▶ **TEXTE FOURNI**:
*-*-*

Au milieu du Ve siècle, l’Europe de l’Ouest était en proie à un tumulte profond. Les empires s’effondraient, les royaumes barbares s’élevaient, et la violence était une monnaie courante dans la politique. La morale semblait absente des affaires d’Etat, constitués principalement de conflits entre les royaumes germaniques et les vestiges de l’Empire romain d’Occident. C’est dans ce climat de chaos et de transition que sainte Céline, dans la région de Laon, en Picardie, donna naissance à un fils nommé Remi. Destiné à devenir une figure emblématique de notre Histoire, il s’éleva pour devenir l’évêque bâtisseur du royaume franc.
De Tolbiac à Reims, une promesse tenue.

*-*-*

▶ **EXERCICE ÉCRIT A**: D'après le texte sur saint Remi, dans quelle région sainte Céline donna-t-elle naissance à son fils ?
▶ **EXERCICE ÉCRIT B**: Reproduisez fidèlement, dans le texte sur saint Remi, tout ce qui va de « Au milieu du » jusqu'à « du royaume franc. ».

*-*-*

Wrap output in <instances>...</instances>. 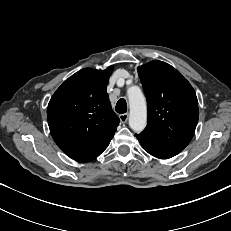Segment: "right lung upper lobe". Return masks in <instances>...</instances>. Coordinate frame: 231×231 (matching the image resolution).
I'll list each match as a JSON object with an SVG mask.
<instances>
[{"label": "right lung upper lobe", "instance_id": "1", "mask_svg": "<svg viewBox=\"0 0 231 231\" xmlns=\"http://www.w3.org/2000/svg\"><path fill=\"white\" fill-rule=\"evenodd\" d=\"M112 71L113 66L103 71H78L63 82L48 104V125L54 141L78 162L97 158L119 125L106 92Z\"/></svg>", "mask_w": 231, "mask_h": 231}]
</instances>
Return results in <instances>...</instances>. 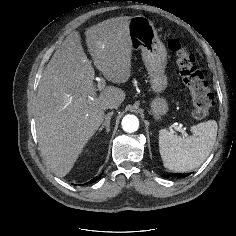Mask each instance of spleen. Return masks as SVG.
Listing matches in <instances>:
<instances>
[{"instance_id": "obj_1", "label": "spleen", "mask_w": 236, "mask_h": 236, "mask_svg": "<svg viewBox=\"0 0 236 236\" xmlns=\"http://www.w3.org/2000/svg\"><path fill=\"white\" fill-rule=\"evenodd\" d=\"M215 120L191 127V136H178L166 129L159 131V152L163 165L175 172H187L199 167L209 156L216 141Z\"/></svg>"}]
</instances>
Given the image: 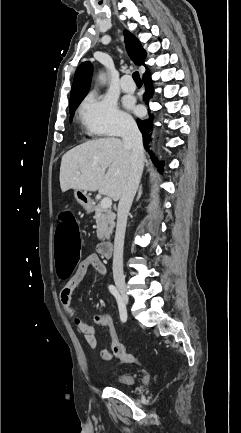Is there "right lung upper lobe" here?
<instances>
[{
    "mask_svg": "<svg viewBox=\"0 0 241 433\" xmlns=\"http://www.w3.org/2000/svg\"><path fill=\"white\" fill-rule=\"evenodd\" d=\"M125 44L129 56L137 65H144L145 50L142 48L139 40L128 30H124ZM149 73L146 72L143 76ZM92 76V65L90 62H83L77 68L70 94V108L74 107L78 102L82 101L88 93Z\"/></svg>",
    "mask_w": 241,
    "mask_h": 433,
    "instance_id": "right-lung-upper-lobe-1",
    "label": "right lung upper lobe"
}]
</instances>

*-*-*

▶ **CORRIGÉ A**: Dans la région de Laon, en Picardie.

▶ **CORRIGÉ B**:
Au milieu du Ve siècle, l’Europe de l’Ouest était en proie à un tumulte profond. Les empires s’effondraient, les royaumes barbares s’élevaient, et la violence était une monnaie courante dans la politique. La morale semblait absente des affaires d’Etat, constitués principalement de conflits entre les royaumes germaniques et les vestiges de l’Empire romain d’Occident. C’est dans ce climat de chaos et de transition que sainte Céline, dans la région de Laon, en Picardie, donna naissance à un fils nommé Remi. Destiné à devenir une figure emblématique de notre Histoire, il s’éleva pour devenir l’évêque bâtisseur du royaume franc.